**DESCRIPTION OF THE TASK:**
List each line of the data that holds the string "paths", please.

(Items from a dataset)
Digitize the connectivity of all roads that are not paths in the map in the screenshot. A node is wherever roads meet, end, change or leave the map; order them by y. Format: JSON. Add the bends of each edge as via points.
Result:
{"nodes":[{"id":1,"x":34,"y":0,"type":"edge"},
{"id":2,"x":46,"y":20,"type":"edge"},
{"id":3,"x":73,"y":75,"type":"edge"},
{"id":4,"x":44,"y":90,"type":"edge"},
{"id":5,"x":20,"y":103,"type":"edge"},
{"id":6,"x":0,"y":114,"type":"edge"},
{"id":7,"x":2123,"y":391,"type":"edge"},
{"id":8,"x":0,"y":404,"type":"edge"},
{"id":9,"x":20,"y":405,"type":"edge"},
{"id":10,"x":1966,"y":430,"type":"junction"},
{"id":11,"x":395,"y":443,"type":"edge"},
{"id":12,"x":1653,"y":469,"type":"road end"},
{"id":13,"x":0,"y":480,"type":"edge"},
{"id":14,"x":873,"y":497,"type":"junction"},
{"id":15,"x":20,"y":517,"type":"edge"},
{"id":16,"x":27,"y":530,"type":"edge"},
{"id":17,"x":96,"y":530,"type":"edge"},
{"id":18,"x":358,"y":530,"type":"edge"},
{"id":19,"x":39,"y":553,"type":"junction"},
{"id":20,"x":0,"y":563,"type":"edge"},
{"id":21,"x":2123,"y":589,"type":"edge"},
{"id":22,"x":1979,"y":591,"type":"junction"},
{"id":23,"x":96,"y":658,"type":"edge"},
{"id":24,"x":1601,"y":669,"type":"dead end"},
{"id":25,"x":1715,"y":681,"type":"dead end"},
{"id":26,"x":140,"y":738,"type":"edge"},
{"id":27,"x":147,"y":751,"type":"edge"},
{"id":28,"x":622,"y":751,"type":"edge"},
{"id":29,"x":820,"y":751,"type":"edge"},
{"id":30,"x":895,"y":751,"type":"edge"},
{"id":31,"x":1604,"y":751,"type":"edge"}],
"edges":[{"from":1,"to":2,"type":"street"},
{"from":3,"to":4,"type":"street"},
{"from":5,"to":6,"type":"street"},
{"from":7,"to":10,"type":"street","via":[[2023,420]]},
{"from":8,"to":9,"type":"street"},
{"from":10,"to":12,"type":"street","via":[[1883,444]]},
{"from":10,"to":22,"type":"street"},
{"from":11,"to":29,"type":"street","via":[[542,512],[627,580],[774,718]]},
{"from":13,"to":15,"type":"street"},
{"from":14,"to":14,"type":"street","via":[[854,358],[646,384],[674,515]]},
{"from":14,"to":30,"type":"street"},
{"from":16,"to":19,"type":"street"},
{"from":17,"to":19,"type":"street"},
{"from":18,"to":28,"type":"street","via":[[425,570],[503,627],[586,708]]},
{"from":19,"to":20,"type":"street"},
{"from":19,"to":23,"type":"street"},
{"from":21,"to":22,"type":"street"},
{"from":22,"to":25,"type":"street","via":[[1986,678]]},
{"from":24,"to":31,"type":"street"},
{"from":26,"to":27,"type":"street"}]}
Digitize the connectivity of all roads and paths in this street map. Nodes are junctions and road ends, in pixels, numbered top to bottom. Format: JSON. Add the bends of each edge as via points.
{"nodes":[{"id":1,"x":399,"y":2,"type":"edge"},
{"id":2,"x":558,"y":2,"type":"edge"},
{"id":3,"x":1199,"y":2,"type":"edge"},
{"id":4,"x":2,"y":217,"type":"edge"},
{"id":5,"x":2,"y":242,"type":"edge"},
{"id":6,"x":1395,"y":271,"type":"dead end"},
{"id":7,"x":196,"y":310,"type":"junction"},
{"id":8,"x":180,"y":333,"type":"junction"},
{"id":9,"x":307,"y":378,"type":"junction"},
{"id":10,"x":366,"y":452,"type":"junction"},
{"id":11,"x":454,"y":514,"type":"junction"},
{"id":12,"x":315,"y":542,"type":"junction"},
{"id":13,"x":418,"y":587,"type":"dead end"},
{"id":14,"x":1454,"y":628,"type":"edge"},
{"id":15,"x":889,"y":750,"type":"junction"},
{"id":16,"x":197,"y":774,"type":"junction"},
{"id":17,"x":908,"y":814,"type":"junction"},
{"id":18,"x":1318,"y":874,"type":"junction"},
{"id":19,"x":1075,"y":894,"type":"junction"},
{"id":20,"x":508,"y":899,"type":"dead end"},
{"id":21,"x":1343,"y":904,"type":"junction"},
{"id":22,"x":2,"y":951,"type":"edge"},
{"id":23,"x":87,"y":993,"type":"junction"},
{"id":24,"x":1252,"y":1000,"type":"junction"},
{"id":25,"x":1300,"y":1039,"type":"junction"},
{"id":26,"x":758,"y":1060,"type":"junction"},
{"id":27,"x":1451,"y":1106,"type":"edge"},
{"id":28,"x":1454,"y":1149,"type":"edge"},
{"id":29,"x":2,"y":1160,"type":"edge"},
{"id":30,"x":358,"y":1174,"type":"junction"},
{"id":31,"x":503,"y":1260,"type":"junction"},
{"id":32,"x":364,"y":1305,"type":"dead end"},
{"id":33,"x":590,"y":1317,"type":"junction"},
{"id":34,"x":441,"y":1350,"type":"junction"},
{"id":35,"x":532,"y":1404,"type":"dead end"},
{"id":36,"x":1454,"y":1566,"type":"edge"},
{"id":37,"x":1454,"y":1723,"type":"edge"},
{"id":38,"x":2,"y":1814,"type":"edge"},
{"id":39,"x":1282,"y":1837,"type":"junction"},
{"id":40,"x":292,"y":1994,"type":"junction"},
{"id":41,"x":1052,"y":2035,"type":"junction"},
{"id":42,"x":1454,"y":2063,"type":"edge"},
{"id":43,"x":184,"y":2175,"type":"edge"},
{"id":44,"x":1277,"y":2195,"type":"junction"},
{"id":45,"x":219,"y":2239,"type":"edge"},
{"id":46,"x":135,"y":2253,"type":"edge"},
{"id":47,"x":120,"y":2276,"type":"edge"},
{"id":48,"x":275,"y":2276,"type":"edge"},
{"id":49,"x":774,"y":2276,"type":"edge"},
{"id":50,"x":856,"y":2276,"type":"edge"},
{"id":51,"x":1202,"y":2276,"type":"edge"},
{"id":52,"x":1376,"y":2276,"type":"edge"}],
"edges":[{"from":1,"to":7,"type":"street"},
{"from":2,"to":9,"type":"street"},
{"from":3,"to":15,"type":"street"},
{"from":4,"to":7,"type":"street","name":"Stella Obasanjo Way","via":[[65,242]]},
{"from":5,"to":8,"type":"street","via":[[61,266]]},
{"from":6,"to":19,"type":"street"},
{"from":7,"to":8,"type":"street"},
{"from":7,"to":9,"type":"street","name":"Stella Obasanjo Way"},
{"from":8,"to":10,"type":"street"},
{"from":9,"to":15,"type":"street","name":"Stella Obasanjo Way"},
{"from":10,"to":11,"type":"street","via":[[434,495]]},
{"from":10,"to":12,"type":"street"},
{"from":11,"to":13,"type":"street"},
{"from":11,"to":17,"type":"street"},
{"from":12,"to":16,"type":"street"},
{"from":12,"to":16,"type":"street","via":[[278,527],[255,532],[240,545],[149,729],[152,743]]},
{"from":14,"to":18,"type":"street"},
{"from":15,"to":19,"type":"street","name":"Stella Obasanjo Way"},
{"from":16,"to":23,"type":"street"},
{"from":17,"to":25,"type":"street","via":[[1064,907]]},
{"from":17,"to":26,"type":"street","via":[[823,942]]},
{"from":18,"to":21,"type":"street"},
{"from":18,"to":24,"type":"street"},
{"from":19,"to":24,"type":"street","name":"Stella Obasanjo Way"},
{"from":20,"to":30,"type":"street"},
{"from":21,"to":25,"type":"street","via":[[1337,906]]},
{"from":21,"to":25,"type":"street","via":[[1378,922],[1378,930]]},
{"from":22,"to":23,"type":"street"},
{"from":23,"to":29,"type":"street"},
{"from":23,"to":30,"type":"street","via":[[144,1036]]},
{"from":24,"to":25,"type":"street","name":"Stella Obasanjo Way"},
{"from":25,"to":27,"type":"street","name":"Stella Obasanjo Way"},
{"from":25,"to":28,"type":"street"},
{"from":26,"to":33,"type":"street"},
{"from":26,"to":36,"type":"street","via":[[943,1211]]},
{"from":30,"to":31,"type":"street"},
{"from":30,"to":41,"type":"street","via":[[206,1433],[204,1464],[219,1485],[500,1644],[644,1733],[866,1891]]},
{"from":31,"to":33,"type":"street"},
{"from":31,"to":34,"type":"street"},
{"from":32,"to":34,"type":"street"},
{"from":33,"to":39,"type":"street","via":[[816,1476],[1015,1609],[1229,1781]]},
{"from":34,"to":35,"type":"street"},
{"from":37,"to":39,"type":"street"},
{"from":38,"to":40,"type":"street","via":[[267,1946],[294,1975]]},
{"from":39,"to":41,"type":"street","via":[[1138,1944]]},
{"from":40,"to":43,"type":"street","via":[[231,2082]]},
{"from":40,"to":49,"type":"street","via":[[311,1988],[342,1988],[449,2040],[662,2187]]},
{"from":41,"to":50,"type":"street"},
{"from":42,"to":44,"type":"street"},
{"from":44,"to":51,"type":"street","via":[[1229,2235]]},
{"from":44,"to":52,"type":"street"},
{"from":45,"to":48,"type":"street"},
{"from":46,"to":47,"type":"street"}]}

**OUTPUT OF THE TASK:**
Digitize the connectivity of all roads that are not paths in the map in the screenshot. A node is wherever roads meet, end, change or leave the map; order them by y. Format: JSON. Add the bends of each edge as via points.
Digitize the connectivity of all roads and paths in this street map. Nodes are junctions and road ends, in pixels, numbered top to bottom. Format: JSON. Add the bends of each edge as via points.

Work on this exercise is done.